Collected data
──────────────────────────────

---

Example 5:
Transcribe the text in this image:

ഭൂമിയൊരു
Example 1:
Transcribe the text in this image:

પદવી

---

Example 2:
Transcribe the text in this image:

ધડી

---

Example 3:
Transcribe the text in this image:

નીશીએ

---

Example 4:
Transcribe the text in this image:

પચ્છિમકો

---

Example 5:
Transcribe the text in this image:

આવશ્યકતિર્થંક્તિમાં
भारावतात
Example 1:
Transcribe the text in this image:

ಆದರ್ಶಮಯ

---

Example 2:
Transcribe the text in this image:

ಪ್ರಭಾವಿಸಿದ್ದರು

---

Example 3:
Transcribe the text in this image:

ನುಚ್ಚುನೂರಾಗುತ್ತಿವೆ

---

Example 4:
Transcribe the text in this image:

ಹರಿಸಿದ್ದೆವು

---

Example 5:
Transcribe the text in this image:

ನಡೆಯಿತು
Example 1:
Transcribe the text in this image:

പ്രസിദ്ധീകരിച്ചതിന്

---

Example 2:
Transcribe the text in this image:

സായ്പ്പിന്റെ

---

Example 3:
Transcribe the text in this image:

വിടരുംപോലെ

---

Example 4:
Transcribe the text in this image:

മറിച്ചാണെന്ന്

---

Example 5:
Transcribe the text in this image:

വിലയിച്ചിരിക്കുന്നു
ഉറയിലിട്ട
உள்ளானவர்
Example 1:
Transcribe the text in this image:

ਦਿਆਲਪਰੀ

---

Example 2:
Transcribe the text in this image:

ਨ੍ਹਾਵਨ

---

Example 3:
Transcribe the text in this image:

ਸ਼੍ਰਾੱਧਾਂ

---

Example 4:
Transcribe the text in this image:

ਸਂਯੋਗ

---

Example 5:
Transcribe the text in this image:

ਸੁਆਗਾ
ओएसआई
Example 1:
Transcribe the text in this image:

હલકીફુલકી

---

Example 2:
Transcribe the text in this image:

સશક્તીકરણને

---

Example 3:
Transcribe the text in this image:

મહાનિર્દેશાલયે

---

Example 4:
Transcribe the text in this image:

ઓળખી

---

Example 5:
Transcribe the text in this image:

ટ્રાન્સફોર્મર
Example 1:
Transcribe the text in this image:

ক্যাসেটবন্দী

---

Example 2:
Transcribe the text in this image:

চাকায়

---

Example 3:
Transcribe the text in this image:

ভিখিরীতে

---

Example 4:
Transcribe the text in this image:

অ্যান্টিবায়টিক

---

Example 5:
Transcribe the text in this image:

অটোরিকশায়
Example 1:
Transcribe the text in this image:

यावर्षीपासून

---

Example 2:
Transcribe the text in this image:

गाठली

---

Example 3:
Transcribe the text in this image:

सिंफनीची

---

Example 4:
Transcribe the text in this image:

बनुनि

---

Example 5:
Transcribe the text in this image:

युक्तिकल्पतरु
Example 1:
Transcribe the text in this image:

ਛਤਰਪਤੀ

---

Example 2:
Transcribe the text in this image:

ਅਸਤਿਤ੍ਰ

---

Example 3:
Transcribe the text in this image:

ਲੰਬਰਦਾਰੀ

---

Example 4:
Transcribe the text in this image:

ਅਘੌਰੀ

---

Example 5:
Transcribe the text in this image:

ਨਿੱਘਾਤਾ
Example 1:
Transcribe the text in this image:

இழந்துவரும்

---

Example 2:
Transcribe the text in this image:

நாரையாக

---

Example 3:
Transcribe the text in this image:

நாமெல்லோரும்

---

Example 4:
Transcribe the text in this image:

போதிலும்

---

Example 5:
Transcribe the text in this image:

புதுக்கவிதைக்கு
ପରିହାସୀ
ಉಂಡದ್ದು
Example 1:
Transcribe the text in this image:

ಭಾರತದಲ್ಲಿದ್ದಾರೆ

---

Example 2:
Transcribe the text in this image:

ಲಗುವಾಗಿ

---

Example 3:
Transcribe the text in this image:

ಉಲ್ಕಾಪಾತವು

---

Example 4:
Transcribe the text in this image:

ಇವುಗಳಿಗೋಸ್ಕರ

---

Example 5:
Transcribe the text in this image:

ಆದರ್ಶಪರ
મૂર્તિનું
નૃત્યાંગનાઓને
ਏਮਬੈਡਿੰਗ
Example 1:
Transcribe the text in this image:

──────────────────────────────

■ **EXERCISE DETAILS**
Your task is to repeat every entry exactly.

■ **REPLY**
---

Example 5:
Transcribe the text in this image:

ഭൂമിയൊരു
Example 1:
Transcribe the text in this image:

પદવી

---

Example 2:
Transcribe the text in this image:

ધડી

---

Example 3:
Transcribe the text in this image:

નીશીએ

---

Example 4:
Transcribe the text in this image:

પચ્છિમકો

---

Example 5:
Transcribe the text in this image:

આવશ્યકતિર્થંક્તિમાં
भारावतात
Example 1:
Transcribe the text in this image:

ಆದರ್ಶಮಯ

---

Example 2:
Transcribe the text in this image:

ಪ್ರಭಾವಿಸಿದ್ದರು

---

Example 3:
Transcribe the text in this image:

ನುಚ್ಚುನೂರಾಗುತ್ತಿವೆ

---

Example 4:
Transcribe the text in this image:

ಹರಿಸಿದ್ದೆವು

---

Example 5:
Transcribe the text in this image:

ನಡೆಯಿತು
Example 1:
Transcribe the text in this image:

പ്രസിദ്ധീകരിച്ചതിന്

---

Example 2:
Transcribe the text in this image:

സായ്പ്പിന്റെ

---

Example 3:
Transcribe the text in this image:

വിടരുംപോലെ

---

Example 4:
Transcribe the text in this image:

മറിച്ചാണെന്ന്

---

Example 5:
Transcribe the text in this image:

വിലയിച്ചിരിക്കുന്നു
ഉറയിലിട്ട
உள்ளானவர்
Example 1:
Transcribe the text in this image:

ਦਿਆਲਪਰੀ

---

Example 2:
Transcribe the text in this image:

ਨ੍ਹਾਵਨ

---

Example 3:
Transcribe the text in this image:

ਸ਼੍ਰਾੱਧਾਂ

---

Example 4:
Transcribe the text in this image:

ਸਂਯੋਗ

---

Example 5:
Transcribe the text in this image:

ਸੁਆਗਾ
ओएसआई
Example 1:
Transcribe the text in this image:

હલકીફુલકી

---

Example 2:
Transcribe the text in this image:

સશક્તીકરણને

---

Example 3:
Transcribe the text in this image:

મહાનિર્દેશાલયે

---

Example 4:
Transcribe the text in this image:

ઓળખી

---

Example 5:
Transcribe the text in this image:

ટ્રાન્સફોર્મર
Example 1:
Transcribe the text in this image:

ক্যাসেটবন্দী

---

Example 2:
Transcribe the text in this image:

চাকায়

---

Example 3:
Transcribe the text in this image:

ভিখিরীতে

---

Example 4:
Transcribe the text in this image:

অ্যান্টিবায়টিক

---

Example 5:
Transcribe the text in this image:

অটোরিকশায়
Example 1:
Transcribe the text in this image:

यावर्षीपासून

---

Example 2:
Transcribe the text in this image:

गाठली

---

Example 3:
Transcribe the text in this image:

सिंफनीची

---

Example 4:
Transcribe the text in this image:

बनुनि

---

Example 5:
Transcribe the text in this image:

युक्तिकल्पतरु
Example 1:
Transcribe the text in this image:

ਛਤਰਪਤੀ

---

Example 2:
Transcribe the text in this image:

ਅਸਤਿਤ੍ਰ

---

Example 3:
Transcribe the text in this image:

ਲੰਬਰਦਾਰੀ

---

Example 4:
Transcribe the text in this image:

ਅਘੌਰੀ

---

Example 5:
Transcribe the text in this image:

ਨਿੱਘਾਤਾ
Example 1:
Transcribe the text in this image:

இழந்துவரும்

---

Example 2:
Transcribe the text in this image:

நாரையாக

---

Example 3:
Transcribe the text in this image:

நாமெல்லோரும்

---

Example 4:
Transcribe the text in this image:

போதிலும்

---

Example 5:
Transcribe the text in this image:

புதுக்கவிதைக்கு
ପରିହାସୀ
ಉಂಡದ್ದು
Example 1:
Transcribe the text in this image:

ಭಾರತದಲ್ಲಿದ್ದಾರೆ

---

Example 2:
Transcribe the text in this image:

ಲಗುವಾಗಿ

---

Example 3:
Transcribe the text in this image:

ಉಲ್ಕಾಪಾತವು

---

Example 4:
Transcribe the text in this image:

ಇವುಗಳಿಗೋಸ್ಕರ

---

Example 5:
Transcribe the text in this image:

ಆದರ್ಶಪರ
મૂર્તિનું
નૃત્યાંગનાઓને
ਏਮਬੈਡਿੰਗ
Example 1:
Transcribe the text in this image:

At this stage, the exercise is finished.